On Saturday, 28 July 2012 at 23:02:17 UTC, Dmitry Olshansky wrote:
On 29-Jul-12 02:31, Era Scarecrow wrote:
On Saturday, 28 July 2012 at 22:19:05 UTC, Dmitry Olshansky wrote:
Mhm? Not getting you it at all. What's locking it ?

What's wrong with:
struct BitArray
{

union {
   struct {
       size_t[] data;
       ulong length;    //in bits

//length in words would be just
// (length + size_t.sizeof*4) / // (size_t.sizeof*8);
// as it's a power of 2 it should get optimized

   }
   size_t[2+ulong.sizeof/size_t.sizeof] compact;

// and say 1 bit is used for isCompact would be great if it could use // the least significant bit of pointer from data[], dunno if it's easy enough

I'd rather not rely on the pointer at all as a reference for if it's compact.

No problem, I redesigned a bit:

struct BitArray
{

union {
    struct {
ulong length; //in bits, the top bit used as isCompact
        size_t[] data;
    }
    struct{
        ushort smallLength; //here as well
        ubyte[size_t.sizeof*2+ulong.sizeof-2] compact;
    }
}

Up 2^63 of bits would occupy 2^60 of bytes should be good enough for the years to come. I'm not seeing it as a problem as at very least processors have to actually be able to address more then 42 (or was it 48?) bits that they can now. (see AMD or Intel or ARM datasheets on 64 bit chips)

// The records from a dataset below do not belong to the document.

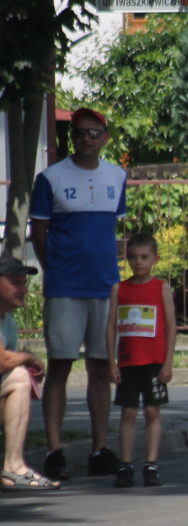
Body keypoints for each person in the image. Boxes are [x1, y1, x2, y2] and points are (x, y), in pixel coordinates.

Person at [29, 107, 127, 482]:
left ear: (104, 137)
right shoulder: (50, 178)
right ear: (73, 137)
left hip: (105, 286)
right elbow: (40, 232)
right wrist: (52, 268)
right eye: (79, 132)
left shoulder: (117, 176)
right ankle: (54, 451)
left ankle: (99, 449)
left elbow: (110, 230)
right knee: (60, 367)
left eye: (93, 132)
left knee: (101, 369)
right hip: (66, 287)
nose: (86, 137)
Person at [105, 234, 176, 488]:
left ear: (155, 259)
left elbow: (170, 326)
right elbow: (111, 326)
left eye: (144, 257)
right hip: (127, 362)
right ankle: (125, 465)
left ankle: (151, 464)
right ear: (126, 259)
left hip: (154, 362)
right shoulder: (119, 289)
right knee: (128, 412)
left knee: (152, 410)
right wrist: (112, 362)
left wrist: (168, 363)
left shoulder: (161, 288)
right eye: (133, 257)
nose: (138, 262)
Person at [0, 255, 55, 492]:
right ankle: (13, 468)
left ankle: (14, 467)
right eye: (16, 282)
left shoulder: (8, 321)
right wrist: (30, 357)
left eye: (24, 282)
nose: (24, 289)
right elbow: (3, 361)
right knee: (20, 376)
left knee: (20, 377)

2^63, or drop 8 so it takes up no more than 2^55 bytes of memory. Yes that's quite a large chunk.

Curiously enough the current structure is already smaller than the proposed unions.

If the array is changed later to a template that could accept bytes, then where does that leave you? When the slice doesn't need to know more of the beginning,

???
Slice can start at some random offset

Yes they can, but so can a normal array (as they are pretty much the same)

 it can re-slice it to a lesser more appropriate size.

no idea what's you are talking about here.

As for requested compact to hold the starting/ending offsets at 1 byte each, obviously slicing at say 1024 to 2048 of a 10,000 length bit array, that won't work (0-127). If it's larger than size_t in bits, it will subtract that size and internally change the pointer of the array it actually points to, until it can fit that new value.

start/end slice: [32 .. 64]
equals: size_t array[1 .. 2]

It may very well soon contain a third entry in the union for main operations and use the larger size_t just for canUseBulk (Actually that sounds better to me).

Again I'm having hard time to get what follows from where. Can you expand on this point please? Preferably with some code as it was far easier to reason about.

A question earlier was brought up about endienness for the patch, that is not part of what it can handle, so:

ba[100] = 1; //then save the array
assert(ba[100]); //fails on opposite endienness when loaded

HOWEVER! if individual bits are handled in a byte array reference, then the above would succeed, even with the larger size_t ones all working with canUseBulk.

Besides, separating the slice suggests 'length' is not part of the union struct.

How? All containers know their length.

Yes they do, they also know where they start, thereby giving start/ending, which allows slicing. So why separate slicing?

Sure it's convertible to [0 .. length], but it's no longer convertible back to BitArray (Unless you make a whole new array and conversion/copying which takes a lot of time).

Yes it's not convertible. And it's no problem and is intended. Otherwise like you said it doesn't make a lot of sense.

If you do that, why not do BitSlice from the beginning which holds BitArray, but then if you do that why make them separate at all? It doesn't make sense to me. I can see making a separate range for the front/popFront/empty if you really wanted to use those, but it wouldn't change how it would work.

Begin takes extra ulong I'm not sure it is needed in the container itself.

No it doesn't. bitfields are used to handle the beginning/ending offsets, equaling a total of 14 bits. It's the most confusing part (aside from [offset + sliceoffset + i[ formulas). canExpand and isCompact fill the other two bits.